Joseph Kahn edited his high school’s paper and went on to serve as president of Harvard’s undergraduate daily, The Crimson, before graduating in 1987 with a degree in history. He briefly covered Plano, Texas, for The Dallas Morning News. But inspired by a professor’s observation that China could be the great story of the next decade, Mr. Kahn re-enrolled at Harvard in a master’s program for East Asian studies and began learning Mandarin.
By 1989, he was writing freelance articles from Beijing for The Morning News. After covering the Tiananmen Square protests, he persuaded his editors in Dallas to keep him in China as a correspondent. His reporting was not without risks: He was detained by the Chinese authorities at one point and ordered to leave the country. In 1994, he shared in a Pulitzer Prize awarded to The Morning News for international reporting.

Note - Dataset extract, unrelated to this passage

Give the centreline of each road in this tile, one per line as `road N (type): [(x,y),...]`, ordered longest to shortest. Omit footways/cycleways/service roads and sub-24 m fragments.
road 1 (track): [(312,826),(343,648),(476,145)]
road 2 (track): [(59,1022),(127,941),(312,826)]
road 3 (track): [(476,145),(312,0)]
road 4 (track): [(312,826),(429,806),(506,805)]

By then, Mr. Kahn had been hired by The Wall Street Journal, where he was assigned to Shanghai. After a stint as the editor and publisher of The Far Eastern Economic Review, a now-defunct weekly owned by The Journal’s parent company, Dow Jones, Mr. Kahn jumped to The Times in 1998.

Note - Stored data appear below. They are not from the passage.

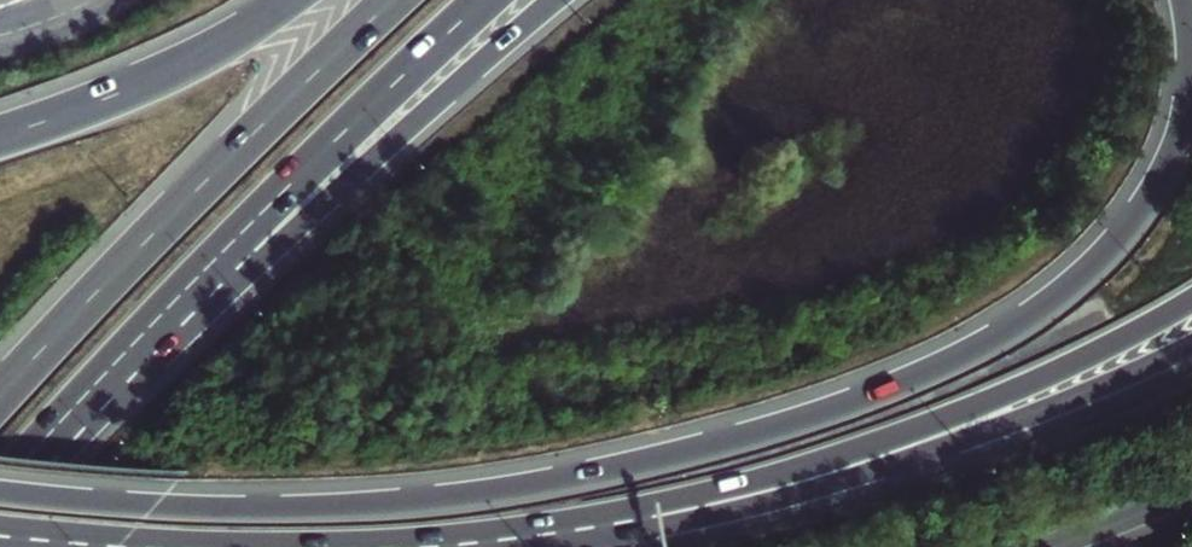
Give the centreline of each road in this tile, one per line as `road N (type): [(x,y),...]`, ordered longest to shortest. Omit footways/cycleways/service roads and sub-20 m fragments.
road 1 (trunk): [(1191,38),(1176,140),(1119,237),(1067,289),(1010,328),(842,406),(618,466),(408,501),(154,507),(0,492)]
road 2 (trunk): [(17,467),(550,0)]
road 3 (trunk): [(17,467),(234,238),(482,0)]
road 4 (trunk): [(593,527),(942,420),(1191,301)]
road 5 (trunk): [(593,527),(714,510),(907,458),(1092,391),(1191,344)]
road 6 (trunk): [(391,0),(0,394)]
road 7 (trunk): [(299,0),(183,69),(0,140)]
road 8 (trunk): [(418,546),(593,527)]
road 9 (trunk): [(1047,546),(1191,490)]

He covered Wall Street and economics before moving back to Shanghai; in 2003, he became the paper’s Beijing bureau chief. He spent the next five years in China, sharing another Pulitzer, in 2006, with the Times correspondent Jim Yardley for an investigation into China’s flawed legal system.
Mr. Kahn returned to New York in 2008 as a deputy foreign editor and was appointed international editor in 2011. He oversaw a Pulitzer Prize-winning investigation in 2012 into the hidden wealth of China’s ruling elite, prompting the Chinese authorities to block access to The Times’s website and expel some of its journalists.
In elevating Mr. Kahn to managing editor, Mr. Baquet described his charge in bold terms: “to lead our efforts to build The Times of the future, and to grapple with questions of what we cover going forward.”
In recent remarks at an internal Times gathering, Mr. Kahn laid out some priorities.
He cited maintaining editorial independence in an age of polarization. He reiterated a commitment to build a work force that represented diversity of thought, gender, ethnicity and socioeconomic backgrounds. And he charted an ambitious path for The Times’s place in the news business, saying the paper should consider itself a direct competitor to dozens of news outlets, ranging from global television networks like CNN and the BBC to niche upstarts like The Marshall Project and The Information.